### Material for this task
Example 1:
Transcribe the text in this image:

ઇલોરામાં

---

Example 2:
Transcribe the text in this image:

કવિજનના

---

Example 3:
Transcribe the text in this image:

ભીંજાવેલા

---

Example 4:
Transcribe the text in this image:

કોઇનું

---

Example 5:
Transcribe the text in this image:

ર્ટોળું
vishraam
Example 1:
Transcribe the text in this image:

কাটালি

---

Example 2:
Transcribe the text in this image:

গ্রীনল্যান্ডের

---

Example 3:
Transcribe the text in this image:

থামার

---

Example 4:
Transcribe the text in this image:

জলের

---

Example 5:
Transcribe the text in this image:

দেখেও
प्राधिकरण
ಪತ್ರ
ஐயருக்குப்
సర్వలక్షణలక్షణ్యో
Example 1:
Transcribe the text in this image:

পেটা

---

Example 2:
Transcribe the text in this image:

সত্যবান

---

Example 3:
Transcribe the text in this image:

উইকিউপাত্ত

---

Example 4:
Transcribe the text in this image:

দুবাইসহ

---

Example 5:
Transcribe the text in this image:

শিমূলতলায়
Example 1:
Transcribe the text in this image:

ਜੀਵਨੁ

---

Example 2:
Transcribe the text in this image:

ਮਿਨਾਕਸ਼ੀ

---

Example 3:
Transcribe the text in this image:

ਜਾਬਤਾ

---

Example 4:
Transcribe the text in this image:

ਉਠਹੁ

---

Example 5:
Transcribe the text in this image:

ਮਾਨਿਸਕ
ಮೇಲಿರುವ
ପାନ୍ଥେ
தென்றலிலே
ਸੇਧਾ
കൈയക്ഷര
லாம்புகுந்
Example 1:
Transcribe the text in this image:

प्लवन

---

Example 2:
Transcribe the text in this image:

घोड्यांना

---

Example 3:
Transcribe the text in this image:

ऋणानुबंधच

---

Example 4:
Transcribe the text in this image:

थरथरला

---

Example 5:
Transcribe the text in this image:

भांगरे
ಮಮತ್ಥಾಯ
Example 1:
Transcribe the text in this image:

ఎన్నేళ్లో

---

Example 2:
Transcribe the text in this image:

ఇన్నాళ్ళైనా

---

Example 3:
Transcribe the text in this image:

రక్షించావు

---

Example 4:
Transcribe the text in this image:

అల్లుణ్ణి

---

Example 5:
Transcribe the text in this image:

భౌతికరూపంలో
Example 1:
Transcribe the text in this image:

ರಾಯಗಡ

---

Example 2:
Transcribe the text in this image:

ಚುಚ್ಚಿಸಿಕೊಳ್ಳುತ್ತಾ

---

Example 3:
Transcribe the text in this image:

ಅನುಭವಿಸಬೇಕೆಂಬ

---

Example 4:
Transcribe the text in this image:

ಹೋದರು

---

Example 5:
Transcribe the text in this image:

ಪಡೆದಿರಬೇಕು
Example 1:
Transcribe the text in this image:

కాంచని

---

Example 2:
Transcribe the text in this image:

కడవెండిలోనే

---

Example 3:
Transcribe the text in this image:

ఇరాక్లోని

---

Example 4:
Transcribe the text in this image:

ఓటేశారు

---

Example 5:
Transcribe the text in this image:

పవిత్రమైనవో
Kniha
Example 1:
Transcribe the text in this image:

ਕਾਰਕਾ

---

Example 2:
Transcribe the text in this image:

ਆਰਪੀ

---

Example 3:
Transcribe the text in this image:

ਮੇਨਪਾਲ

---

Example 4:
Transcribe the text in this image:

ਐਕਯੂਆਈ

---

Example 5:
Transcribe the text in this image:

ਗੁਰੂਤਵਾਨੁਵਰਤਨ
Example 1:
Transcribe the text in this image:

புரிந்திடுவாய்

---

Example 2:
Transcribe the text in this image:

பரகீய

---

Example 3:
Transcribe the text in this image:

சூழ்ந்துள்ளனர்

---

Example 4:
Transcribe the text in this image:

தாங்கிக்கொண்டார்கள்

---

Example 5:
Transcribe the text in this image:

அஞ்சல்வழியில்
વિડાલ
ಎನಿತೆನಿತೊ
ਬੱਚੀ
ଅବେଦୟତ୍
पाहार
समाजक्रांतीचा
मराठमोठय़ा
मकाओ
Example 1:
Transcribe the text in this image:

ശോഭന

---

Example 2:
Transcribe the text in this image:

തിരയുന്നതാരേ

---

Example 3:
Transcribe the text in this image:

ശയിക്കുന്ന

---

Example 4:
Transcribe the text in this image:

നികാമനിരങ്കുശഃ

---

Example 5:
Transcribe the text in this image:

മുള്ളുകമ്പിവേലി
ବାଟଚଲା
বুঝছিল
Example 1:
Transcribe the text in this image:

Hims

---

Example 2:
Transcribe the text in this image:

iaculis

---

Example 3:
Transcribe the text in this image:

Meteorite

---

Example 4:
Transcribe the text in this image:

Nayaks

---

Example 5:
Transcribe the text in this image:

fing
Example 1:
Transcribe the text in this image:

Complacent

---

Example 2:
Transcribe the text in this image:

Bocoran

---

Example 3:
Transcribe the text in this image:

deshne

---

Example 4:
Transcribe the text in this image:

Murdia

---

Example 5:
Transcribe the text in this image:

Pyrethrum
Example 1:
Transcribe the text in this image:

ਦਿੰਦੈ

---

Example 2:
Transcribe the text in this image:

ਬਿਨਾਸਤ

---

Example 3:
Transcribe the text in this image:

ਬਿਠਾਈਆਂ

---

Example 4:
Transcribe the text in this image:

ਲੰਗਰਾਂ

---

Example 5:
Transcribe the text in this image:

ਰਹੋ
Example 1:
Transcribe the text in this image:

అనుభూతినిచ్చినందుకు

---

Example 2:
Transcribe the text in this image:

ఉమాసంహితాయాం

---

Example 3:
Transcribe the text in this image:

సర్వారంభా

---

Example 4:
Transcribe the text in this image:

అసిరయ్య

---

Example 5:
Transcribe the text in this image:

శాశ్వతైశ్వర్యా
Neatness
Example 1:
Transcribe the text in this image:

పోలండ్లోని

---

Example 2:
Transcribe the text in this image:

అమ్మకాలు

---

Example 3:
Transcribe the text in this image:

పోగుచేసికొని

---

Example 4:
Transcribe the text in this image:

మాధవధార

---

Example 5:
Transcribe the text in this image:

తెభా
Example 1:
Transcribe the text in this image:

### Problem description
From the first line to the last, copy the records exactly as they appear above.

### Exercise result
Example 1:
Transcribe the text in this image:

ઇલોરામાં

---

Example 2:
Transcribe the text in this image:

કવિજનના

---

Example 3:
Transcribe the text in this image:

ભીંજાવેલા

---

Example 4:
Transcribe the text in this image:

કોઇનું

---

Example 5:
Transcribe the text in this image:

ર્ટોળું
vishraam
Example 1:
Transcribe the text in this image:

কাটালি

---

Example 2:
Transcribe the text in this image:

গ্রীনল্যান্ডের

---

Example 3:
Transcribe the text in this image:

থামার

---

Example 4:
Transcribe the text in this image:

জলের

---

Example 5:
Transcribe the text in this image:

দেখেও
प्राधिकरण
ಪತ್ರ
ஐயருக்குப்
సర్వలక్షణలక్షణ్యో
Example 1:
Transcribe the text in this image:

পেটা

---

Example 2:
Transcribe the text in this image:

সত্যবান

---

Example 3:
Transcribe the text in this image:

উইকিউপাত্ত

---

Example 4:
Transcribe the text in this image:

দুবাইসহ

---

Example 5:
Transcribe the text in this image:

শিমূলতলায়
Example 1:
Transcribe the text in this image:

ਜੀਵਨੁ

---

Example 2:
Transcribe the text in this image:

ਮਿਨਾਕਸ਼ੀ

---

Example 3:
Transcribe the text in this image:

ਜਾਬਤਾ

---

Example 4:
Transcribe the text in this image:

ਉਠਹੁ

---

Example 5:
Transcribe the text in this image:

ਮਾਨਿਸਕ
ಮೇಲಿರುವ
ପାନ୍ଥେ
தென்றலிலே
ਸੇਧਾ
കൈയക്ഷര
லாம்புகுந்
Example 1:
Transcribe the text in this image:

प्लवन

---

Example 2:
Transcribe the text in this image:

घोड्यांना

---

Example 3:
Transcribe the text in this image:

ऋणानुबंधच

---

Example 4:
Transcribe the text in this image:

थरथरला

---

Example 5:
Transcribe the text in this image:

भांगरे
ಮಮತ್ಥಾಯ
Example 1:
Transcribe the text in this image:

ఎన్నేళ్లో

---

Example 2:
Transcribe the text in this image:

ఇన్నాళ్ళైనా

---

Example 3:
Transcribe the text in this image:

రక్షించావు

---

Example 4:
Transcribe the text in this image:

అల్లుణ్ణి

---

Example 5:
Transcribe the text in this image:

భౌతికరూపంలో
Example 1:
Transcribe the text in this image:

ರಾಯಗಡ

---

Example 2:
Transcribe the text in this image:

ಚುಚ್ಚಿಸಿಕೊಳ್ಳುತ್ತಾ

---

Example 3:
Transcribe the text in this image:

ಅನುಭವಿಸಬೇಕೆಂಬ

---

Example 4:
Transcribe the text in this image:

ಹೋದರು

---

Example 5:
Transcribe the text in this image:

ಪಡೆದಿರಬೇಕು
Example 1:
Transcribe the text in this image:

కాంచని

---

Example 2:
Transcribe the text in this image:

కడవెండిలోనే

---

Example 3:
Transcribe the text in this image:

ఇరాక్లోని

---

Example 4:
Transcribe the text in this image:

ఓటేశారు

---

Example 5:
Transcribe the text in this image:

పవిత్రమైనవో
Kniha
Example 1:
Transcribe the text in this image:

ਕਾਰਕਾ

---

Example 2:
Transcribe the text in this image:

ਆਰਪੀ

---

Example 3:
Transcribe the text in this image:

ਮੇਨਪਾਲ

---

Example 4:
Transcribe the text in this image:

ਐਕਯੂਆਈ

---

Example 5:
Transcribe the text in this image:

ਗੁਰੂਤਵਾਨੁਵਰਤਨ
Example 1:
Transcribe the text in this image:

புரிந்திடுவாய்

---

Example 2:
Transcribe the text in this image:

பரகீய

---

Example 3:
Transcribe the text in this image:

சூழ்ந்துள்ளனர்

---

Example 4:
Transcribe the text in this image:

தாங்கிக்கொண்டார்கள்

---

Example 5:
Transcribe the text in this image:

அஞ்சல்வழியில்
વિડાલ
ಎನಿತೆನಿತೊ
ਬੱਚੀ
ଅବେଦୟତ୍
पाहार
समाजक्रांतीचा
मराठमोठय़ा
मकाओ
Example 1:
Transcribe the text in this image:

ശോഭന

---

Example 2:
Transcribe the text in this image:

തിരയുന്നതാരേ

---

Example 3:
Transcribe the text in this image:

ശയിക്കുന്ന

---

Example 4:
Transcribe the text in this image:

നികാമനിരങ്കുശഃ

---

Example 5:
Transcribe the text in this image:

മുള്ളുകമ്പിവേലി
ବାଟଚଲା
বুঝছিল
Example 1:
Transcribe the text in this image:

Hims

---

Example 2:
Transcribe the text in this image:

iaculis

---

Example 3:
Transcribe the text in this image:

Meteorite

---

Example 4:
Transcribe the text in this image:

Nayaks

---

Example 5:
Transcribe the text in this image:

fing
Example 1:
Transcribe the text in this image:

Complacent

---

Example 2:
Transcribe the text in this image:

Bocoran

---

Example 3:
Transcribe the text in this image:

deshne

---

Example 4:
Transcribe the text in this image:

Murdia

---

Example 5:
Transcribe the text in this image:

Pyrethrum
Example 1:
Transcribe the text in this image:

ਦਿੰਦੈ

---

Example 2:
Transcribe the text in this image:

ਬਿਨਾਸਤ

---

Example 3:
Transcribe the text in this image:

ਬਿਠਾਈਆਂ

---

Example 4:
Transcribe the text in this image:

ਲੰਗਰਾਂ

---

Example 5:
Transcribe the text in this image:

ਰਹੋ
Example 1:
Transcribe the text in this image:

అనుభూతినిచ్చినందుకు

---

Example 2:
Transcribe the text in this image:

ఉమాసంహితాయాం

---

Example 3:
Transcribe the text in this image:

సర్వారంభా

---

Example 4:
Transcribe the text in this image:

అసిరయ్య

---

Example 5:
Transcribe the text in this image:

శాశ్వతైశ్వర్యా
Neatness
Example 1:
Transcribe the text in this image:

పోలండ్లోని

---

Example 2:
Transcribe the text in this image:

అమ్మకాలు

---

Example 3:
Transcribe the text in this image:

పోగుచేసికొని

---

Example 4:
Transcribe the text in this image:

మాధవధార

---

Example 5:
Transcribe the text in this image:

తెభా
Example 1:
Transcribe the text in this image:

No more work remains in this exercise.